Robert's blog
Robert Važan

Prefetching website pages

Reviewing the prefetch technology: the theory, the algorithms, the costs, and existing implementations.

Websites, especially blogs, are slow. I have super fast network connection that is left unused, because the bottleneck is in server-side content management systems, scripting languages, and databases. In this world of neglected sluggish servers, client-side prefetching comes to the rescue. It sounds great in theory, but where are all the practical implementations?

Let's consider alternatives quickly. Slow websites cannot be avoided, because they contain unique content. I cannot speed them up directly, because they are under control of someone else. Nobody is operating global cache that would have these pages already prefetched. Client-side caches are already implemented, but they are increasingly ineffective.

The idea of client-side prefetching is simple. Browser has plenty of information about user's recent actions, which can be used to predict what the user will do in the coming seconds. These predictions can then be used to fetch content speculatively.

There is Fasterfox add-on for Firefox. Add-on maintainer doesn't make it clear how this extension works, but there's a nice summary of Fasterfox prefetching on Wikipedia. It's very inefficient. Its prefetching abilities are limited to statically looking URLs of caching-friendly websites, which is a small part of the Internet and it's usually exactly those sites that don't benefit from prefetching.

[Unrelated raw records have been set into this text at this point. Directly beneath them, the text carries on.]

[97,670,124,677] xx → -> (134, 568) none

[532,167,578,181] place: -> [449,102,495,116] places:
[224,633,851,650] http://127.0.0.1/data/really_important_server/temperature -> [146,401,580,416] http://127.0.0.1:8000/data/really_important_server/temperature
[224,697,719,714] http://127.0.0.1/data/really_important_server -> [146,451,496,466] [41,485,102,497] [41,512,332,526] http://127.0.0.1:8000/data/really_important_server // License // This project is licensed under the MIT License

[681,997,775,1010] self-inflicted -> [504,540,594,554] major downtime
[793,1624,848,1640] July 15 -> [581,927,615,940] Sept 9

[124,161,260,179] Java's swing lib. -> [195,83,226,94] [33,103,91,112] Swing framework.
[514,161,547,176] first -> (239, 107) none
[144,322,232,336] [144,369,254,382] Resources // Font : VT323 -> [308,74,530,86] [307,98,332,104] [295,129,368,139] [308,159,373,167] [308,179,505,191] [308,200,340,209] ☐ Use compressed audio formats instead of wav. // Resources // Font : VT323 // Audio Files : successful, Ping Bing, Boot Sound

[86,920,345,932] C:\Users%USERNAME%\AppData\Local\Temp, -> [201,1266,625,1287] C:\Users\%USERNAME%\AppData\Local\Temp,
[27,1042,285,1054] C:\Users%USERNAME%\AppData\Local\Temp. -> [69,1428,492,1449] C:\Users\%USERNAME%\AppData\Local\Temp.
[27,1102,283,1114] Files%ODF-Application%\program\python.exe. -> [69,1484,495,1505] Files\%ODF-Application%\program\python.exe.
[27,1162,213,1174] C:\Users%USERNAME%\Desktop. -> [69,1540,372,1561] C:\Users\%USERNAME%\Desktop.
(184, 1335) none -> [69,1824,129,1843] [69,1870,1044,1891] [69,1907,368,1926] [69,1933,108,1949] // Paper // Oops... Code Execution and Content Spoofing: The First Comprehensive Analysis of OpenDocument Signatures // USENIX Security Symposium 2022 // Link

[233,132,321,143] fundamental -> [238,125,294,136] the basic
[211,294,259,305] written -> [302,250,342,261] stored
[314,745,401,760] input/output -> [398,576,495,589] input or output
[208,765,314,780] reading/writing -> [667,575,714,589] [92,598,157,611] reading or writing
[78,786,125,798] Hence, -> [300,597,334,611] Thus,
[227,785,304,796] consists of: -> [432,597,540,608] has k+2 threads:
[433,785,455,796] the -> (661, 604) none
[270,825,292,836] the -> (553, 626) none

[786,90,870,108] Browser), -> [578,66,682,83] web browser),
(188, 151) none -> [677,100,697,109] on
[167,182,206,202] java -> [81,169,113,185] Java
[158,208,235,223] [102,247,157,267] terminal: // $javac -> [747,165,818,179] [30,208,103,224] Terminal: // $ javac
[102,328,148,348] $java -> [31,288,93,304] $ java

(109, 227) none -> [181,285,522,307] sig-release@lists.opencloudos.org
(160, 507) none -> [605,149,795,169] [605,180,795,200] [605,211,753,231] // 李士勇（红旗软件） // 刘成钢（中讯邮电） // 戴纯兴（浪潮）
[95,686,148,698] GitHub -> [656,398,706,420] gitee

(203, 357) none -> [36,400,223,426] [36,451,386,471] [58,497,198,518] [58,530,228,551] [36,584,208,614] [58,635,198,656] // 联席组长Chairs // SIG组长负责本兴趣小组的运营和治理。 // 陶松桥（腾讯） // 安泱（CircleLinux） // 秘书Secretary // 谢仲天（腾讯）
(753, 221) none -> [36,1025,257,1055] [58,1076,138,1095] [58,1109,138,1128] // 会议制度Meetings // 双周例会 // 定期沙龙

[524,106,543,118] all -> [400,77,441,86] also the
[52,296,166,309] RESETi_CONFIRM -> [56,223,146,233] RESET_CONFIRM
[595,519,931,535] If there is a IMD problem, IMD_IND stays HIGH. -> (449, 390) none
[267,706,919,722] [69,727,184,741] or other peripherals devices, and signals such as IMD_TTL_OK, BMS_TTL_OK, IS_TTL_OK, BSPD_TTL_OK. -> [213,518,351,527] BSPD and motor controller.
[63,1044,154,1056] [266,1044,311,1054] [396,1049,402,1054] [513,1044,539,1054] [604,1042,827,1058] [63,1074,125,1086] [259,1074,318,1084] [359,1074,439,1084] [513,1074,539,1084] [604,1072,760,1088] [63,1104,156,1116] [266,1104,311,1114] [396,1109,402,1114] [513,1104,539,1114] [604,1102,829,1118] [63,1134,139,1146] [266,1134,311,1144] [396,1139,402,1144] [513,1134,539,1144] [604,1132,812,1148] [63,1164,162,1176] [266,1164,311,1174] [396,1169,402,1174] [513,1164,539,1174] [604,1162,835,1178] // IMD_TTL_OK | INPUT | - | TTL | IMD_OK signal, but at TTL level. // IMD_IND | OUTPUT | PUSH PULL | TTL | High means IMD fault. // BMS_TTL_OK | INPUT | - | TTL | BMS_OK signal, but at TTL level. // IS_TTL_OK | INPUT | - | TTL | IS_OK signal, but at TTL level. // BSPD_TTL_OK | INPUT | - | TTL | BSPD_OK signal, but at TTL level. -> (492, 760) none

Fasterfox is also very costly, because it prefetches every single link on the page.

HTML5 allows marking of links for prefetch, but this is the kind of feature that big well-maintained sites are likely to use. Blogs will never use it for internal links. If Google is one of those big sites, then this feature could improve speed of browsing through search results. Google however uses the prefetch tag very sparingly. I guess it will have negligible impact on browsing experience.

Chrome browser is much faster than Firefox and one of the reasons is that it performs speculative requests based on user input. It's not really page prefetch though. Chrome resolves domain names, opens connections ahead of the time, and performs similar low-level optimizations. These actions are initiated by user behavior, e.g. hovering on a link or typing URL that auto-completes with high hit ratio. This shows that there are many optimization opportunities that can be utilized before full page prefetch. Chrome is unfortunately much slower than Firefox when ad-blocker is installed.

Currently no browser and no extension implements proper predictive prefetching the way I imagine it. Nevertheless I don't see any reason to encourage site maintainers to optimize millions of websites manually. There are tons of optimization opportunities in browsers that are cheaper to implement and much more likely to materialize in the future.